I first saw Mattersburg again after the war, when I came for the first time from
America to Austria. It would take much too long to tell what happened during all
these years in between.
... I never lost my connection to Austria. I was one of a few to be called back
after the war. However I couldn’t accept the invitation. My son had been in a
dozen different schools and didn’t want to have to start over again in, for
him, a foreign country, in a foreign language. My wife, who had not yet
recovered from the experience of being thrown out of our own apartment when I
sat in prison after the ‘Annexation’, also did not want to return.
However I travelled to Austria. Despite the Russian occupation and many
difficulties, I had the feeling I was home. My first path led me to Mattersburg.

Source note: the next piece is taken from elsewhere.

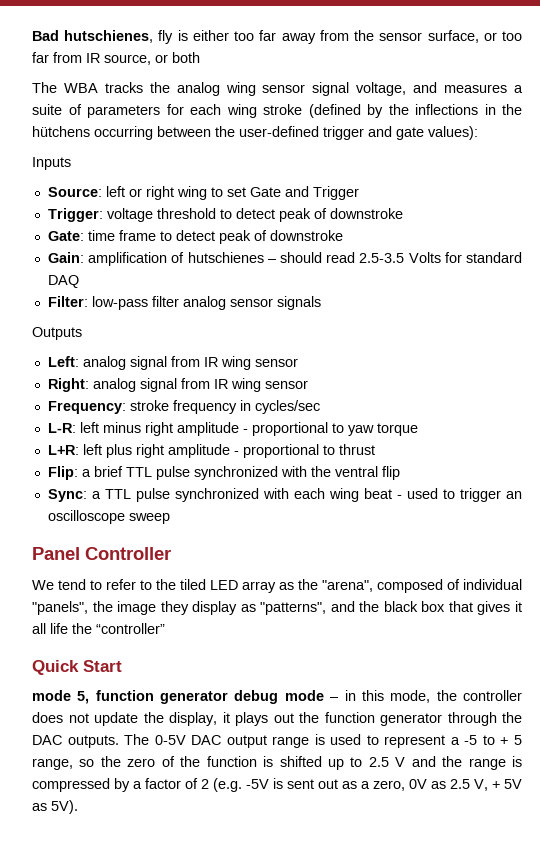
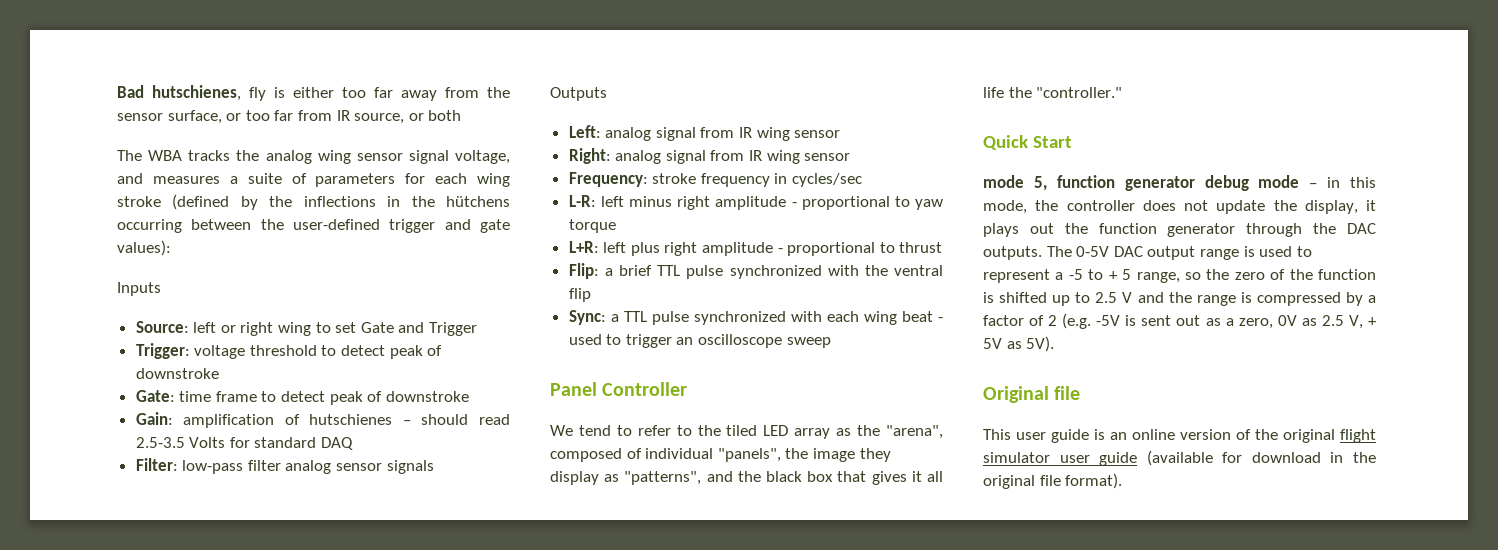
[96,623,165,634] “controller” -> [1036,87,1123,98] "controller."
(78, 807) none -> [983,386,1081,403] [983,429,1376,443] [983,450,1376,466] [983,473,1123,489] // Original file // This user guide is an online version of the original flight simulator user guide (available for download in the original file format).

I can remember, as I went from the train station into the city, where I found a
lawn instead of graves. Because it was early in the morning, Mattersburg was
deserted. That was actually good, because I could go alone through the sites of
my youth as a doctor. On Judengasse, the houses were uninhabited. The old ghetto
had disappeared from the ground. I went from one street to another. In a short
time I had gone through the entire town, immersed in my thoughts. It made a deep
impression on me.
One can only sense a tragedy when one has really experienced it. I saw the
Jewish community before me as it once was. During home visits, when I went
through Judengasse, men in their caftans and ties on their way to the temple. I
heard the singing of Torah students from the school. Students came to
Mattersburg from all corners of Europe. I saw the Rabbi as he went to the
temple. The Rabbi, who was the head of the Burgenland Jewish communities, died
and was buried in New York. All this had disappeared from the surface.
Your presentation carries the responsibility not to forget the Jews in
Burgenland, the bearers of culture.
As a Burgenland Jew, one of the last
survivors of the lost Judaism, I thank you with my whole heart for your efforts.”